▶ **Extrait de page**:
L’analyse, vivante et approfondie, s’exerce de manière transverse, car l’auteur l’illustre en faisant appel aussi bien à des exemples littéraires, aux recherches menées par des philosophes et des sociologues qu’aux commentaires d’architectes. Dans tous les cas, il explique que ces dispositifs aboutissent à l’enfermement et à l’assujettissement de l’individu, pour reprendre ses propres termes, tant ils s’intègrent dans une vision étroite de l’urbain, conditionnée par des paradigmes liés à une société figée dans un modèle capitaliste (« Après l’aliénation par le travail industriel […], il nous faut nous préoccuper de l’aliénation spatio-temporelle »).

Metz Borny (j’y ai vécu deux ans quand j’avais 15 ans), photo du Républicain Lorrain
Metz Borny (j’y ai vécu deux ans quand j’avais 15 ans), photo du Républicain Lorrain

Le grand ensemble :
« On s’y enferme ; on ne partage ensemble, avec ses voisins, que la nuisance sonore, les cages d’escaliers mal entretenues, les ascenseurs poussifs et régulièrement en panne, les espaces verts lépreux, les parkings anxiogènes, lesjeunes (en un seul mot) qui s’approprient le hall d’entrée, parlent fort, vident des bières, traficotent, se moquent des autres.
Le grand ensemble résulte d’un urbanisme de rupture et d’une architecture sans qualité. »
Il partait certes de bonnes intentions et répondait à une nécessité, mais dans sa conception même, ce sont les aspirations des habitants qui ont été négligées : « Ces aspirations – au silence, à la beauté, à la halte, à la familiarité, à la dignité, etc. – échappaient à l’économique et concouraient au déploiement de la singularité de chacun. »

L’aquarium géant du Dubai Mall
L’aquarium géant du Dubai Mall

Le centre commercial :
A l’origine, le shopping center américain était conçu pour offrir aux résidents des banlieues pavillonnaires l’accès à un mini centre-ville reconstitué favorisant l’échange. Ce concept initial a été totalement dévoyé et les centres commerciaux, de plus en plus monstrueux, parés le cas échéant des attributs d’une nature artificiellement reconstituée, sont devenus des espaces uniquement dédiés à la consommation.

Le gratte-ciel :
Historiquement datée, « La tour de bureaux semble, à terme, condamnée par les évolutions de l’organisation technique du travail qui résulte de la révolution numérique et des mutations du capitalisme ». […] « Si le gratte-ciel fut un symbole de la modernité, il se révèle à présent désuet et s’apparente à une sorte de rituel pour arrêter le temps et l’immobiliser dans un « âge d’or » du capitalisme sans contrainte énergétique ni environnementale. Il appartient à une autre époque et ce n’est certes pas un hasard si ce sont les pays du Golfe, l’Asie et la Russie qui s’en entichent, telle une revanche sur les pays qui les ont longtemps dominés et humiliés. Aux Etats-Unis ou dans la vieille Europe, leurs partisans sont de moins en moins nombreux, et c’est souvent par le biais des « partenariats public-privé » (« PPP ») qu’ils réussissent à en monter le financement. Une enquête systématique serait à mener sur ces « partenariats » pour savoir qui y gagne. »

▶ **Lignes fournies**:

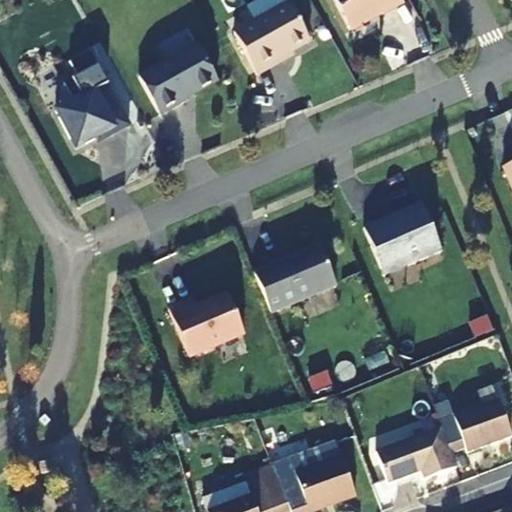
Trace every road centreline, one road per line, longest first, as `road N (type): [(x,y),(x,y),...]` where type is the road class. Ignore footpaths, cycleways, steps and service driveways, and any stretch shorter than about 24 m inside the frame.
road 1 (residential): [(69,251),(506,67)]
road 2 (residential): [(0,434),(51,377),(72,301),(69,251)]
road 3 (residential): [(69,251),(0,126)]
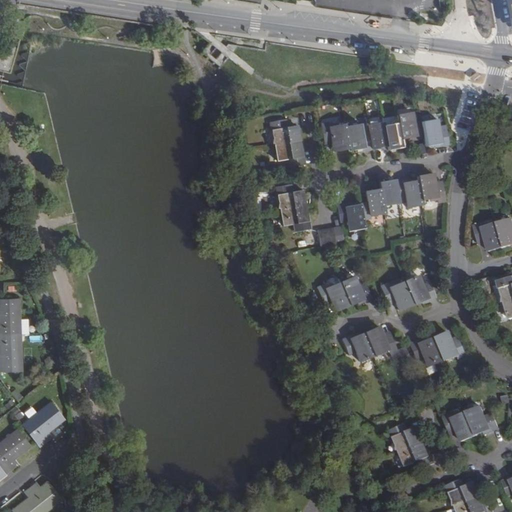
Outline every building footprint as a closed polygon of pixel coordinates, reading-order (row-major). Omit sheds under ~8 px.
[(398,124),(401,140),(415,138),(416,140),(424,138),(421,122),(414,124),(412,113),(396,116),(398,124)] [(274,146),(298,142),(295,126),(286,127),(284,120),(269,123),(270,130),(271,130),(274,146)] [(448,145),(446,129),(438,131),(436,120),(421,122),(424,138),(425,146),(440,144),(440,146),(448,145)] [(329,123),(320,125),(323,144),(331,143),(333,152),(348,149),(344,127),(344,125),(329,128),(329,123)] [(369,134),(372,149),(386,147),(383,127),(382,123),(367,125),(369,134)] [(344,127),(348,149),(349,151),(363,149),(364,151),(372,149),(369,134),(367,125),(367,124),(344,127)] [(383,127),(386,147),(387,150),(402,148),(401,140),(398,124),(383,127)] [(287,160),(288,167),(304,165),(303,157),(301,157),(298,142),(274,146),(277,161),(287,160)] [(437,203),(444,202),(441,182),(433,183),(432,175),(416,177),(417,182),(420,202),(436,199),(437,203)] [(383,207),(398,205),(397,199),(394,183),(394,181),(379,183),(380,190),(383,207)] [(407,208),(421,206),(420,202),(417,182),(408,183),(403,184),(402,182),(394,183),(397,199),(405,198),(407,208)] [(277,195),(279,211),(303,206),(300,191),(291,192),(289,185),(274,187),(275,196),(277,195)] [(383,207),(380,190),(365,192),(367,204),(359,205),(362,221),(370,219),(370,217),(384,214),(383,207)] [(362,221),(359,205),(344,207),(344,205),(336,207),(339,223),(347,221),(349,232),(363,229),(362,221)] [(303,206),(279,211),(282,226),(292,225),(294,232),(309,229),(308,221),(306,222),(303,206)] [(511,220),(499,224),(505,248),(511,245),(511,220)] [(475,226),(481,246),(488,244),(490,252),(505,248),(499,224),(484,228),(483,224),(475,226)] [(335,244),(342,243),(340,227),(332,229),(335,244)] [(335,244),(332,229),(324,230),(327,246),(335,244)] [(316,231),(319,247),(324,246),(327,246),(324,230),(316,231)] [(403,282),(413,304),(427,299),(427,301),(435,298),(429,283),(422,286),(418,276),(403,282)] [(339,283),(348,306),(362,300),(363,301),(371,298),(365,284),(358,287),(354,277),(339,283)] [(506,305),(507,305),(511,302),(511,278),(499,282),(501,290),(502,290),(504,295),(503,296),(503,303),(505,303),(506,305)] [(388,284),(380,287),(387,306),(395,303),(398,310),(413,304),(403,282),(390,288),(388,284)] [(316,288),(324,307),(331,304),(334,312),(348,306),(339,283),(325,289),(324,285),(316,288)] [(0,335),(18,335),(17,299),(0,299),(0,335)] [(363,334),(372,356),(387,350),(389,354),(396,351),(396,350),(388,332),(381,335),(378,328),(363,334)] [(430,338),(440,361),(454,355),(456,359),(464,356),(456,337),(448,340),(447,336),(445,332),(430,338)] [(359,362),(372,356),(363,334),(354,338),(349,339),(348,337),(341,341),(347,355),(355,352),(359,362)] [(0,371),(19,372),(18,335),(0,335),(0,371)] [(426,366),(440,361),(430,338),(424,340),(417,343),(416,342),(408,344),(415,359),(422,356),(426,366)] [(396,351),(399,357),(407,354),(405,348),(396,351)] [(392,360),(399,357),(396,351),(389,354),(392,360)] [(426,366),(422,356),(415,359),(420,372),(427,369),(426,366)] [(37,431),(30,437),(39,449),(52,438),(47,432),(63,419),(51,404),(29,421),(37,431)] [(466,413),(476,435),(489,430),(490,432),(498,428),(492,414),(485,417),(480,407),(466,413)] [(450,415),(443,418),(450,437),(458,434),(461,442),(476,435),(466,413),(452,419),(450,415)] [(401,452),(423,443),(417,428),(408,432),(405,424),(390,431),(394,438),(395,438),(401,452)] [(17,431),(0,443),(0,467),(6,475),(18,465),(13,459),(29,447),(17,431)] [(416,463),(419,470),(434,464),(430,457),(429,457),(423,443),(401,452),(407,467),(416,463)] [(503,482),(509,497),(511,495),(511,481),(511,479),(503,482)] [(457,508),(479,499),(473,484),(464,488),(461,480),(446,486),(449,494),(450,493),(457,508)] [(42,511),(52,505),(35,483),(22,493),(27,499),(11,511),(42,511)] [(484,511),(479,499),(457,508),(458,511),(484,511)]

---

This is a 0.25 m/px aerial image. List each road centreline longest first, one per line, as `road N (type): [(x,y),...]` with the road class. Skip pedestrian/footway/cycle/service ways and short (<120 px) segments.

▶ **Exercices à faire**:
A – Recopiez fidèlement un passage de l’extrait consacré à l’urbanisme : commencez aux mots « Il partait certes » et arrêtez-vous après « à la consommation. ».
B – Dans l’extrait consacré à l’urbanisme, relevez toutes les aspirations des habitants que la citation sur le grand ensemble énumère.

▶ **Réponses finales**:
A –
Il partait certes de bonnes intentions et répondait à une nécessité, mais dans sa conception même, ce sont les aspirations des habitants qui ont été négligées : « Ces aspirations – au silence, à la beauté, à la halte, à la familiarité, à la dignité, etc. – échappaient à l’économique et concouraient au déploiement de la singularité de chacun. »

L’aquarium géant du Dubai Mall
L’aquarium géant du Dubai Mall

Le centre commercial :
A l’origine, le shopping center américain était conçu pour offrir aux résidents des banlieues pavillonnaires l’accès à un mini centre-ville reconstitué favorisant l’échange. Ce concept initial a été totalement dévoyé et les centres commerciaux, de plus en plus monstrueux, parés le cas échéant des attributs d’une nature artificiellement reconstituée, sont devenus des espaces uniquement dédiés à la consommation.

B – Le silence, la beauté, la halte, la familiarité, la dignité.